Data for review:
++++++

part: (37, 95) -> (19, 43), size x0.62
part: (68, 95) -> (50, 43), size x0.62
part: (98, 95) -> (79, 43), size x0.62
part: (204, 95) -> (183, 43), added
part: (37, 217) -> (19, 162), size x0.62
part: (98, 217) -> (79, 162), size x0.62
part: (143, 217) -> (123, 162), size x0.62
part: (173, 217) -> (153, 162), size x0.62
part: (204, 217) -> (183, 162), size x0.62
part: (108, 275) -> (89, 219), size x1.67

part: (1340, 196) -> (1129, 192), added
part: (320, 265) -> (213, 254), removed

++++++

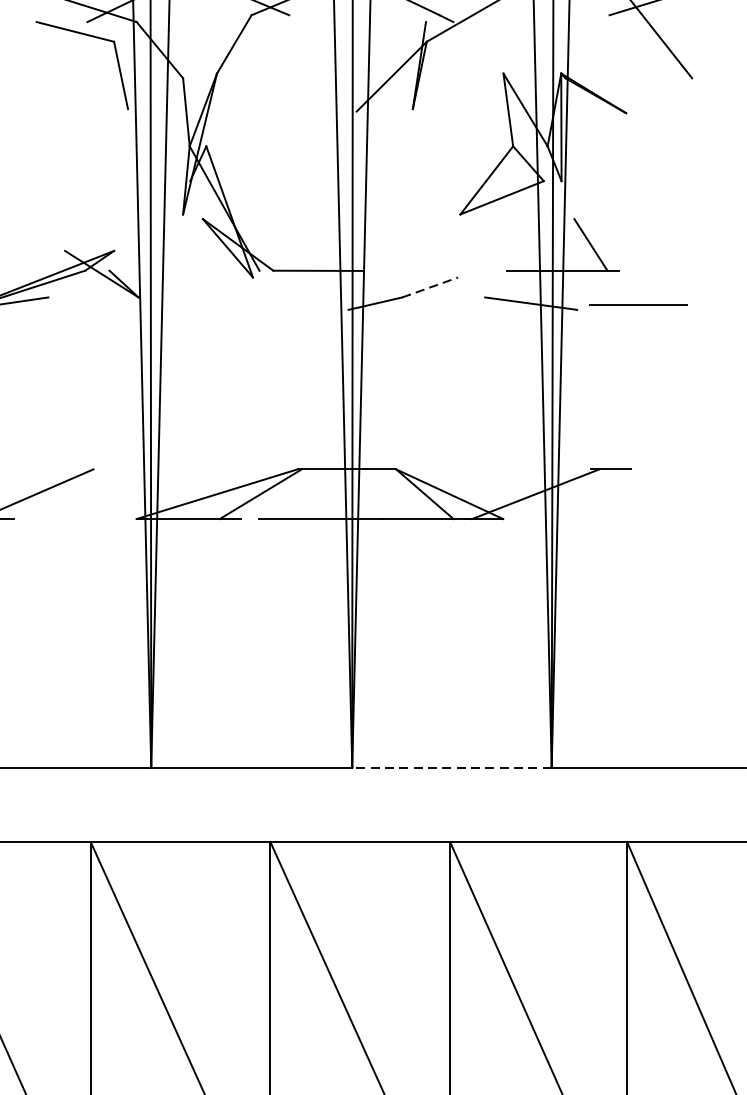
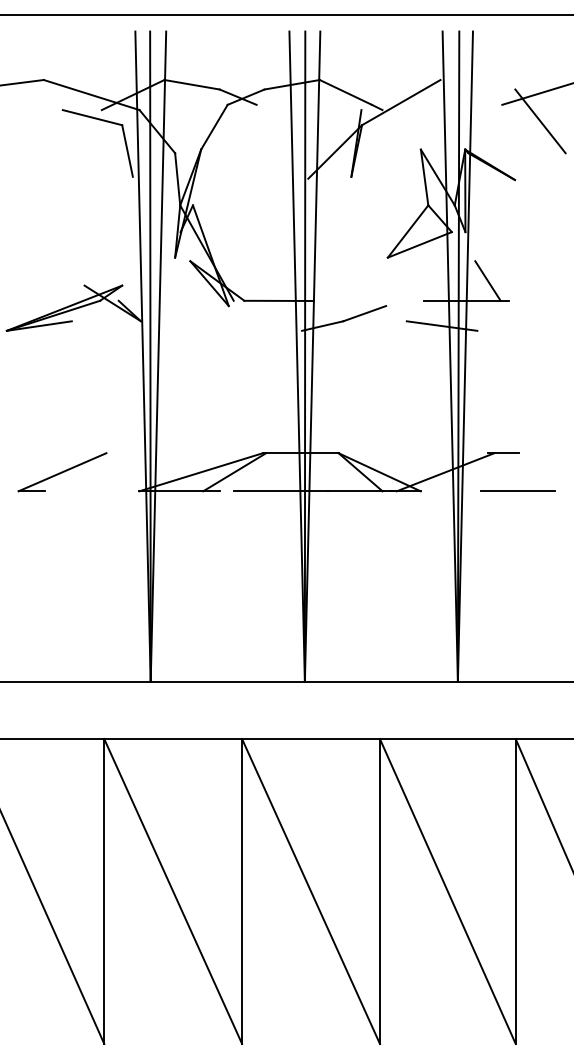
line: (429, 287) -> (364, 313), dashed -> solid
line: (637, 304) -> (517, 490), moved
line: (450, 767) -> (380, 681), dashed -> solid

++++++

Work request: Go to the line in the material above that contains "part: (98, 217) -> (79, 162), size x0.62" and copy exactly from there through the line that contains "part: (320, 265) -> (213, 254), removed", stopping after it.

Written response:
part: (98, 217) -> (79, 162), size x0.62
part: (143, 217) -> (123, 162), size x0.62
part: (173, 217) -> (153, 162), size x0.62
part: (204, 217) -> (183, 162), size x0.62
part: (108, 275) -> (89, 219), size x1.67

part: (1340, 196) -> (1129, 192), added
part: (320, 265) -> (213, 254), removed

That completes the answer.